Researchers Develop a Genome Model to Boost Potato Stress Tolerance and Yield

To explore the trade-off between growth and defense in crop plant metabolism, researchers from the Universities of Potsdam and Erlangen, the Max Planck Institute of Molecular Plant Physiology, and the National Institute of Biology in Ljubljana have developed the potato GEM, a genome-scale metabolic model.

This first large-scale metabolic reconstruction of its kind provides a valuable resource for breeding future plant varieties with enhanced stress tolerance and high yield.

With the growing world population, the demand for food is also increasing. Changing environmental conditions are causing annual crop losses worth billions. To ensure food security, crop plants must be prepared for the future in terms of both yield and quality. 

One of the most important crops worldwide is the potato. Viral infections and infestation by herbivores such as the Colorado potato beetle can lead to yield losses of up to 80 percent.

When attacked, plants slow their growth in order to redirect molecular resources towards defense, including the production of signaling and defensive compounds. In contrast, rapid growth increases susceptibility to pests and pathogens, as growth takes priority over defense. 

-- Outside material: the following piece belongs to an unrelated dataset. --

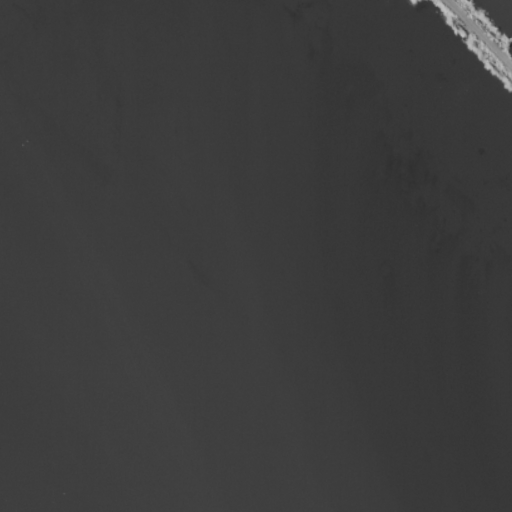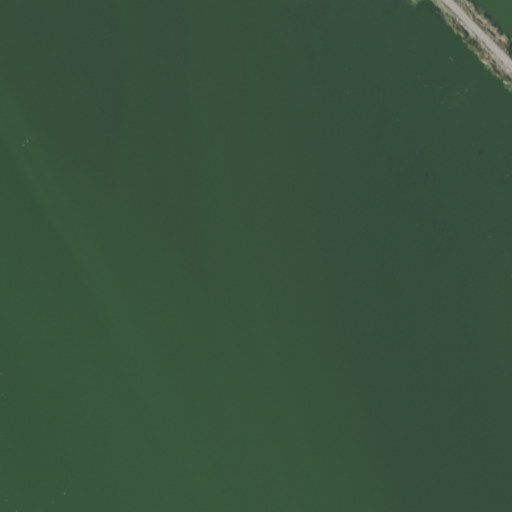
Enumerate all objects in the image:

The research team investigated this trade-off between growth and defense using a genome-scale metabolic model (GEM) for the potato. Their findings have been published in the Proceedings of the National Academy of Sciences of the United States of America. 

Zoran Nikoloski, Professor of Bioinformatics at the University of Potsdam and group leader at the Max Planck Institute of Molecular Plant Physiology:

"The large-scale metabolic reconstruction Potato-GEM maps the entire known secondary metabolism of this important crop. The mathematical model enables a comprehensive analysis of the interplay between growth and defense processes and provides an excellent platform for further development and application."

"A deeper understanding of the molecular mechanisms underlying plant stress responses can improve breeding strategies and help us develop plant varieties with enhanced stress tolerance, yield, and quality."